Thursday, November 18, 2010
AS THE SUN COMES UP IN THE CITY
Tuesday 11/16/10 It was a balmy 50 degrees as we rode out of Mesa with a high of 75 predicted. Great cycling weather! Smooth, flat pavement with designated bike lanes! The going was slow navigating the numerous construction sites and just finding our way through the maze. We took a short detour to visit Pam Eisenburg who is the sister of a friend of Ann's since childhood. Pam and husband Craig have a beautiful home with a view of Camelback Mountain and an African Leopard Tortoise refuge in their backyard. Although Pam kindly offered to have us stay the night, we felt the need to keep moving down the road toward our goal. We combined riding on city streets with several miles of riding on the Arizona canal bike paths. There, we saw a grove of giant eucalyptus trees planted in 1920 as wind breaks for a citrus grove. Each morning we carefully plot our course through all the townships that seem to connect with Phoenix. Ann is like a cliff swallow zipping through narrow canyon walls as she navigates her way through streets and turns.
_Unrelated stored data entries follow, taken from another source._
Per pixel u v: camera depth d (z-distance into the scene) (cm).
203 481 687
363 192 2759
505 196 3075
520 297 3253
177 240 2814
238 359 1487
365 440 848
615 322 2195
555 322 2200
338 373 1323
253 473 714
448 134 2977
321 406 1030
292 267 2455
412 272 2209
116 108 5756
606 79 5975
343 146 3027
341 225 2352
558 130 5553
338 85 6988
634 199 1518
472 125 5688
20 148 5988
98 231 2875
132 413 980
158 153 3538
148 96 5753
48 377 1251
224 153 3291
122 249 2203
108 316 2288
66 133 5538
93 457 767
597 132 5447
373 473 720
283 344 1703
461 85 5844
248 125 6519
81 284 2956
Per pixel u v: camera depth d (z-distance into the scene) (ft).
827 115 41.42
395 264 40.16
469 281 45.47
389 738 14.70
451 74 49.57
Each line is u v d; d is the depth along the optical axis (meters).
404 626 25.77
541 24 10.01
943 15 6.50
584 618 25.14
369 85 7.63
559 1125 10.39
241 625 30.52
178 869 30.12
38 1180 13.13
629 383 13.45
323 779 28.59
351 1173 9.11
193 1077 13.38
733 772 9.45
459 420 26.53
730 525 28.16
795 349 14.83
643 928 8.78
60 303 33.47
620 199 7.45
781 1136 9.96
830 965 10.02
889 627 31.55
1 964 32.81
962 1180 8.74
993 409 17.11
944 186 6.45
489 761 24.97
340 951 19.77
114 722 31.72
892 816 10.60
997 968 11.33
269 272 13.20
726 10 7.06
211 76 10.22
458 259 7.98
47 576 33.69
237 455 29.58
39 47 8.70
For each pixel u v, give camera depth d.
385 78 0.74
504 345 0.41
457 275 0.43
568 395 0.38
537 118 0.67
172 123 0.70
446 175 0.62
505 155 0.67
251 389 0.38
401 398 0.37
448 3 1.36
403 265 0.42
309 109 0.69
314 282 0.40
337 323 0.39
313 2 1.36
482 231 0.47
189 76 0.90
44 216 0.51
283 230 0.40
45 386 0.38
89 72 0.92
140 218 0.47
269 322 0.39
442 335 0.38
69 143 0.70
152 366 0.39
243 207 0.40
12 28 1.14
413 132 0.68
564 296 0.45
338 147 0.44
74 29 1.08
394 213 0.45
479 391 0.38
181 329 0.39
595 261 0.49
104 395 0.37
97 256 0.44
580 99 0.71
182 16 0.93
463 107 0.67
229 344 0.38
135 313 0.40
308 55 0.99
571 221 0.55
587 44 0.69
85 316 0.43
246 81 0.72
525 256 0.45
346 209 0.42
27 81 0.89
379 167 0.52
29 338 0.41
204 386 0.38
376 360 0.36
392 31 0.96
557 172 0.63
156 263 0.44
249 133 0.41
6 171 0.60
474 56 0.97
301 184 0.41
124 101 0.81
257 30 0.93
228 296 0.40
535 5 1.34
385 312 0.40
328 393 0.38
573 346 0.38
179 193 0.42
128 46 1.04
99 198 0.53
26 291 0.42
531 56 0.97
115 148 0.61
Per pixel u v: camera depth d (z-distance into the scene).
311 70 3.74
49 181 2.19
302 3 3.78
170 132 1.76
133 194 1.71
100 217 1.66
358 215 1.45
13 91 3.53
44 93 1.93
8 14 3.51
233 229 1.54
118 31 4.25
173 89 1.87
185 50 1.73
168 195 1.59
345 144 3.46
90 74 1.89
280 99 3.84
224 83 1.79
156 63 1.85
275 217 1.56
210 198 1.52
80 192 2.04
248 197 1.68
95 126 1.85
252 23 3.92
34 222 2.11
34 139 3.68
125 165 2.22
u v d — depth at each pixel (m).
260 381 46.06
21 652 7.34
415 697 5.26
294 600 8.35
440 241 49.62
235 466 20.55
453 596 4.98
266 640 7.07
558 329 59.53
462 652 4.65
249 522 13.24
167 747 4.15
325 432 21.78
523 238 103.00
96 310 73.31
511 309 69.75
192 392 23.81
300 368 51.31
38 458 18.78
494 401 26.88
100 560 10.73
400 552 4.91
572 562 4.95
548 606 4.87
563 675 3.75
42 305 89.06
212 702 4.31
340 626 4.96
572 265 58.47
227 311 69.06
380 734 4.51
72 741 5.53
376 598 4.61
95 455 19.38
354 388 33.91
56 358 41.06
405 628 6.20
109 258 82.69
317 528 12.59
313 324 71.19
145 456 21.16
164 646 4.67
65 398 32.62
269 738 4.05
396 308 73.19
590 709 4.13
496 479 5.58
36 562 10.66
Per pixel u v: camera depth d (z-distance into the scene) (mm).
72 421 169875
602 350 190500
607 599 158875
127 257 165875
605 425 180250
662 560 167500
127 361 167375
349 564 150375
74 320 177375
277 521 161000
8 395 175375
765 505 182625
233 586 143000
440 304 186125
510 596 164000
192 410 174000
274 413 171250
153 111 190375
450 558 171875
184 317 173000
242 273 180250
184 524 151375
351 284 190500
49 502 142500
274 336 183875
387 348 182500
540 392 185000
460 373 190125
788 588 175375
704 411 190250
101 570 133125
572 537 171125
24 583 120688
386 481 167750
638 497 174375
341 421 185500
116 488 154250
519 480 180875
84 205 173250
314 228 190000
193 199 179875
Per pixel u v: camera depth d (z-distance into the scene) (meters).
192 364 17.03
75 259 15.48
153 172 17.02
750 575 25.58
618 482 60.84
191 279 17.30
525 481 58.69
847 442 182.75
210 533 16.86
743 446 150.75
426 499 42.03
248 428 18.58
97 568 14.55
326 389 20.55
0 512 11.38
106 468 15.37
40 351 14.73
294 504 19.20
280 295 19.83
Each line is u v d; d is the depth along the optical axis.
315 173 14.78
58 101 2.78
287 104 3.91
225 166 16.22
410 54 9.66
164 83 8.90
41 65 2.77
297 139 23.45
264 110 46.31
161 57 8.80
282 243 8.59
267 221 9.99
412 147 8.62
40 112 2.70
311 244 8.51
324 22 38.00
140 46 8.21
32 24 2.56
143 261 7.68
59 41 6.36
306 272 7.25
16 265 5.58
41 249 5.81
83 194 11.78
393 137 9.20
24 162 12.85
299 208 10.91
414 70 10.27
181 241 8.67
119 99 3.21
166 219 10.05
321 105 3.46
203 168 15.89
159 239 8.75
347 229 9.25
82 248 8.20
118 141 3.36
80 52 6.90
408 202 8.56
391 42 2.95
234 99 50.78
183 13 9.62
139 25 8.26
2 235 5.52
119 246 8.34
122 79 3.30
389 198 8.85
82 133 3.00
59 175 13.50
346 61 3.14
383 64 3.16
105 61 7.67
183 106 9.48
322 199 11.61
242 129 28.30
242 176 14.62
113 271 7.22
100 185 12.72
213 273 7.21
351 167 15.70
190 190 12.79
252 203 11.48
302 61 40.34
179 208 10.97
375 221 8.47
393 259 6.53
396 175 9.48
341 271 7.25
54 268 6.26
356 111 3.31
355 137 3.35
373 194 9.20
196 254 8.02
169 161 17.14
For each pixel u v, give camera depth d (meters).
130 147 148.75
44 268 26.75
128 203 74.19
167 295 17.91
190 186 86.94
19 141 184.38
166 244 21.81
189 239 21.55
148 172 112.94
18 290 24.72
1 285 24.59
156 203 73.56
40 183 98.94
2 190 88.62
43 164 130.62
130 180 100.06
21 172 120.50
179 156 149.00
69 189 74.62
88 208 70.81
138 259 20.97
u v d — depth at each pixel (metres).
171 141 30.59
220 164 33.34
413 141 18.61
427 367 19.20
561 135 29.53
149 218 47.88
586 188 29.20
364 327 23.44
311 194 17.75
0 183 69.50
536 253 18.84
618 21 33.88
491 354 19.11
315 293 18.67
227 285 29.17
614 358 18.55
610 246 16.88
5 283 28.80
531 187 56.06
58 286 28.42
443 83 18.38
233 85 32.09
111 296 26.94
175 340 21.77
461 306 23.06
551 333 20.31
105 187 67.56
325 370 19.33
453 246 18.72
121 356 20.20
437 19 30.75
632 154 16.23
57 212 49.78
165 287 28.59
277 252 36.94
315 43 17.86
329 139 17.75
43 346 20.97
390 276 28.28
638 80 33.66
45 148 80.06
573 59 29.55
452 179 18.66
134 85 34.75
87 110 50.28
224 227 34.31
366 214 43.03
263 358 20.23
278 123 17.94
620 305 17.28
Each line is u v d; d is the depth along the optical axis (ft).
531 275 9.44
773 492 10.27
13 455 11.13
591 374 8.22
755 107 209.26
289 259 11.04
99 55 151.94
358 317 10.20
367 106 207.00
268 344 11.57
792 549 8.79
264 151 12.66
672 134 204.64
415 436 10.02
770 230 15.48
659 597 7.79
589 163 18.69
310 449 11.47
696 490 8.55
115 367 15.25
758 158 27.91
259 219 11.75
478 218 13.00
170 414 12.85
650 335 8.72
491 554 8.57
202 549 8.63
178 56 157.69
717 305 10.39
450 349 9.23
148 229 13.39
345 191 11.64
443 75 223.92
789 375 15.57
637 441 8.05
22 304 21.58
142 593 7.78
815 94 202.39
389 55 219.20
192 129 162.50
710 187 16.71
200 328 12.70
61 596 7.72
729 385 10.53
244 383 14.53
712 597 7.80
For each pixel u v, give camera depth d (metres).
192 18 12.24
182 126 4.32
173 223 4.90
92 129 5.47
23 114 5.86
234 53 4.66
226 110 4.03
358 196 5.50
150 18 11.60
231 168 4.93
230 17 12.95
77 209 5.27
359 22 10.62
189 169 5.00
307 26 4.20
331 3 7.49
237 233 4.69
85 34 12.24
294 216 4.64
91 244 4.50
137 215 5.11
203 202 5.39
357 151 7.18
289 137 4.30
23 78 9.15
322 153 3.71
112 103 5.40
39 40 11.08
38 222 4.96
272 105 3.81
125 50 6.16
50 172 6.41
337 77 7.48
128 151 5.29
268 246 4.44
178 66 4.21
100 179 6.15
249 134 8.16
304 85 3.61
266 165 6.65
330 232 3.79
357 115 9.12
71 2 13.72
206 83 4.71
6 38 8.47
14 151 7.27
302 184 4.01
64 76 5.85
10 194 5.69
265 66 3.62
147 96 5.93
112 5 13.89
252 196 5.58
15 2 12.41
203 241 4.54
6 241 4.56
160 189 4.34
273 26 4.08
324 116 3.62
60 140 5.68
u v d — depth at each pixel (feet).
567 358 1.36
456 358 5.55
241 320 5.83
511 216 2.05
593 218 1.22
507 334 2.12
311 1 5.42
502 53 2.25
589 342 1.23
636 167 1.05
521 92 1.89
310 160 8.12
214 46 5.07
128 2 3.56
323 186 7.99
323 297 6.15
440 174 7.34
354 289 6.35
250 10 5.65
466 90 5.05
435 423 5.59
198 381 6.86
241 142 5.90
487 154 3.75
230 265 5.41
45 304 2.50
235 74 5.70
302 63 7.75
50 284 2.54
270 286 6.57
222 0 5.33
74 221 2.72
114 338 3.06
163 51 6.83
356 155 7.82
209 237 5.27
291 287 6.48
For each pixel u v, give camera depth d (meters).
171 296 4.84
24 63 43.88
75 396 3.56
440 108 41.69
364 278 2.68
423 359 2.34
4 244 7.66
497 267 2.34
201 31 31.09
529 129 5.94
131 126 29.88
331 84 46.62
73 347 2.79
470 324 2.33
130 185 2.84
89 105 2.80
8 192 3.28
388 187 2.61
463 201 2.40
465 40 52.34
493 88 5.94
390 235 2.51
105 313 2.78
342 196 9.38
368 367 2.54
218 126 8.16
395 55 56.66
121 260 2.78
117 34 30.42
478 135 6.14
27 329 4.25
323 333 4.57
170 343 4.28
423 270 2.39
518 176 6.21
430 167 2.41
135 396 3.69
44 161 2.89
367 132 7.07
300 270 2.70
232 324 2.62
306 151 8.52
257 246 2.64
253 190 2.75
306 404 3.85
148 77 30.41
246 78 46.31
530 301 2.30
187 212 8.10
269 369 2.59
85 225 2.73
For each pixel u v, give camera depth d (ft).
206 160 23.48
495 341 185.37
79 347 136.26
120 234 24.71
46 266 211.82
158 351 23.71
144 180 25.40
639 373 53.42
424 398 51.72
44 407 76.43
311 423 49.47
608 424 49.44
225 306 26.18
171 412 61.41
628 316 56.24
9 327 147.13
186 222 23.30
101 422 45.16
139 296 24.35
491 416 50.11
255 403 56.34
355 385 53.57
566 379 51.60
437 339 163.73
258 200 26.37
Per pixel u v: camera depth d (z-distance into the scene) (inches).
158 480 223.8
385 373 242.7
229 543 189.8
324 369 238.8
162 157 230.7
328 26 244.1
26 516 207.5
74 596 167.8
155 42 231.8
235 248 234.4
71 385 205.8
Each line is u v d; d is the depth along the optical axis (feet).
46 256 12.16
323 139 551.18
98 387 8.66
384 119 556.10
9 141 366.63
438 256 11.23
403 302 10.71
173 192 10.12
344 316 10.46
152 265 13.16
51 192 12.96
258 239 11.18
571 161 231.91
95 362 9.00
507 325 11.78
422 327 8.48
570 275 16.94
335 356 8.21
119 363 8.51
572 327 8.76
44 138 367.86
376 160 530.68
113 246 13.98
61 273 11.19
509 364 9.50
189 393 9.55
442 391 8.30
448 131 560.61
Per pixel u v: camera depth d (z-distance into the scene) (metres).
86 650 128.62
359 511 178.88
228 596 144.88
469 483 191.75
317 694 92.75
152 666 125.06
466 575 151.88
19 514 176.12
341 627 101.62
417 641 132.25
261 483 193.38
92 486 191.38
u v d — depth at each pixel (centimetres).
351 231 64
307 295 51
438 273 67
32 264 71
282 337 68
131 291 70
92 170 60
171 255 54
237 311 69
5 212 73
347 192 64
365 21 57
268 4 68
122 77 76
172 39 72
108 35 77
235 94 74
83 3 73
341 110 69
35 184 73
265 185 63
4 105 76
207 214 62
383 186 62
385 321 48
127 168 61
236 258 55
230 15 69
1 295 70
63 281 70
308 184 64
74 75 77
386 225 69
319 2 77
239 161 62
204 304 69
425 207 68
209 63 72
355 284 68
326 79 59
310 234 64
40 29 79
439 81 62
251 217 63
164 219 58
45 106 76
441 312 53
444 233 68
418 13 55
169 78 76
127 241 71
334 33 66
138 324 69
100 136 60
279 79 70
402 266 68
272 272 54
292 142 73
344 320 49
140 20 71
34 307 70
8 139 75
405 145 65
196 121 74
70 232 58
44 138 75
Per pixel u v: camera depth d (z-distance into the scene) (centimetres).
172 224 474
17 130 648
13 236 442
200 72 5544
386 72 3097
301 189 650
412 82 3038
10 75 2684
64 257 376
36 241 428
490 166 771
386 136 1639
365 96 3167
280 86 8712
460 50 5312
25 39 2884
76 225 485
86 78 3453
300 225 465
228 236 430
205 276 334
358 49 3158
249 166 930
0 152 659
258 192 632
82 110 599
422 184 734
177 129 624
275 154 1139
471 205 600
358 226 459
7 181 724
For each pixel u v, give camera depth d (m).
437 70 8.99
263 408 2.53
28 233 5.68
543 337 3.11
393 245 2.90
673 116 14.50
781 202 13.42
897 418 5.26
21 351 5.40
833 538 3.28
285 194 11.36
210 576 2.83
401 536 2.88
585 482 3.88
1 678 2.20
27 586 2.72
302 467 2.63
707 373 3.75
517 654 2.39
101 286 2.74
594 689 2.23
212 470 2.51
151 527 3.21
East of Phoenix we catch glimpses of shadowy mountains in the distance that our map suggests are the Superstition Mountains. An enduring legend associated with these rugged mountains is "The Lost Dutchman Mine". The legend is about Jacob Walz, who was actually German rather than Dutch. He came out of these mountains one day in the 1870's with mule-loads of gold ore. There were many attempts to track Walz back to the source of his wealth, but all failed. After spending some time patronizing Phoenix saloons, Walz would disappear into the Superstitions only to reappear months later with another load of ore. He left a deathbed riddle in 1891 that continues to frustrate treasure seekers. Walz said, "There's a great stone face looking up at my mine. If you pass three red hills, you've gone too far. The rays of the setting sun shine on my gold. Climb above my mine and you can see Weaver's Needle." As we rode toward a setting sun, there were, no doubt, some people in those mountains looking for that lost mine.